Further, Houck’s comment that I was “doing it for attention” couldn’t be further from the truth. I feel compelled to speak out but not for attention. In fact, in speaking out—I’ve lost what I thought were friends and I’ve lost work opportunities. It seems quite a few people in Great Falls can’t tolerate those who express a difference of political opinion or point out what they feel is an injustice. Though they claim to, they don’t really believe in civil discourse when the views stray too far from their views. It’s been a painful lesson but I’ve learned just who are the truly intolerant ones.
By the way, Commissioner Houck should know that privately meeting and discussing issues with citizens is the antithesis to transparency in government. She should instead be telling constituents to come to commission meetings to express their comments in a public forum. She should welcome it.
So it was something about the dichotomy between the Commission’s support of the DRB and what I’d heard around town that reminded me of the emperor-wearing-no-clothing parable. That and Houck’s nastiness to me about voicing my concerns compelled me to do some research.
A cursory search of meeting minutes from just one DRB meeting (by happenstance, the first one I looked at) led me to an example reminiscent of the city’s recent HUD-CDBG debacle.
At the May 22, 2017 meeting, DRB Vice Chair Tyson Kraft, also an employee of Nelson Architects, represented that firm by presenting on his firm’s Benefis Emergency Department Expansion project.
The Official Code of the City of Great Falls, 2.21.050 (G) states: No officer or employee, or any business organization in which he or she has an interest, shall represent any other person or party except the City in connection with any cause, proceeding, application, or other matter pending before any agency of the City of Great Falls; except in the process of collective bargaining for public employees or where any officer or employee or members of his or her immediate family shall represent himself, herself or themselves, in negotiations or proceedings concerning his, her, or their own interests; (emphasis added).
In addition, Montana Code Annotated, 2-2-12. (5) states: A public officer or public employee may not participate in a proceeding when an organization, other than an organization or association of local government officials, of which the public officer or public employee is an officer or director is:
(a) involved in a proceeding before the employing agency that is within the scope of the public officer’s or public employee’s job duties; or
(b) attempting to influence a local, state, or federal proceeding in which the public officer or public employee represents the state or local government (emphasis added).
The Official Code of the City of Great Falls 2.21.040 (G) defines advisory board members as officers.
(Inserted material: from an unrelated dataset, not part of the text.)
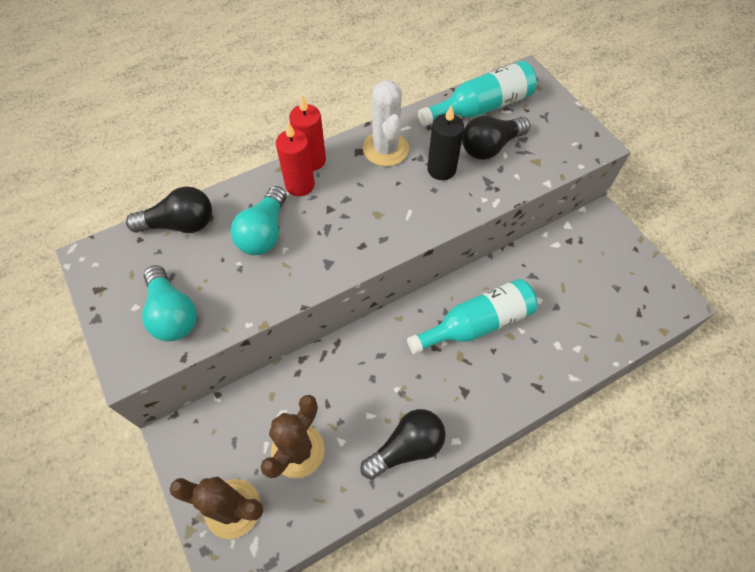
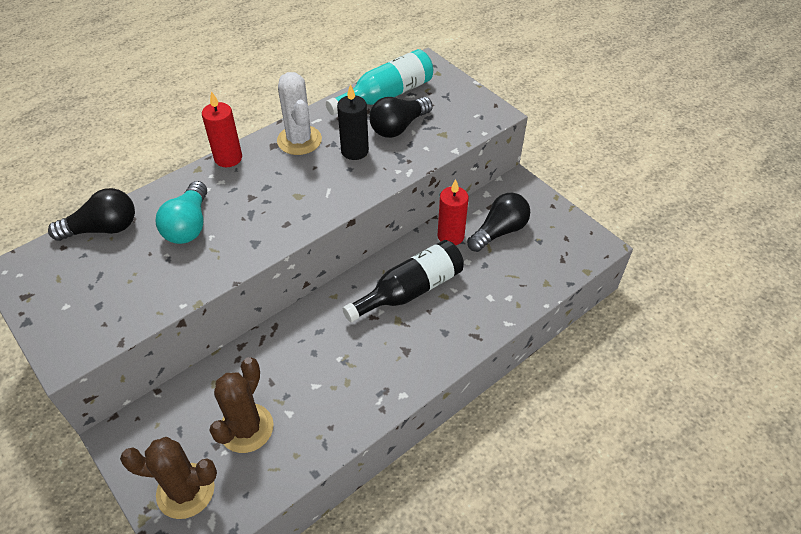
camera: 10 degrees left, 10 degrees down
turquoise light bulb [142,265,197,342] -> none
red candle [276,122,315,196] -> red candle moved to [437,179,469,245]
black light bulb [360,409,446,480] -> black light bulb moved to [467,193,530,252]
turquoise bottle [407,279,538,355] -> black bottle [342,240,464,322]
Granted, Kraft recused himself from voting on the project. So there is that.
But isn’t it still a conflict of interest to present your employer’s project at a meeting where you also sit on the advisory board that would vote to approve or deny that project? Even if you do recuse yourself? Should a board member discuss a project with which he/she is involved at a board meeting? Should a board member even attend a meeting where his/her employer is subject to a board decision?
I’ve already heard the excuse some folks will give. They say that this is a small town and it is inevitable that conflicts of interest exist on advisory boards. I would challenge that assertion. There are others qualified to serve on advisory boards that have been turned down in the past—folks without perceived or actual conflicts of interest.
So are there more examples of this with the DRB? It’s disheartening for me to see yet another instance of a city advisory board with perceived or actual conflicts of interest.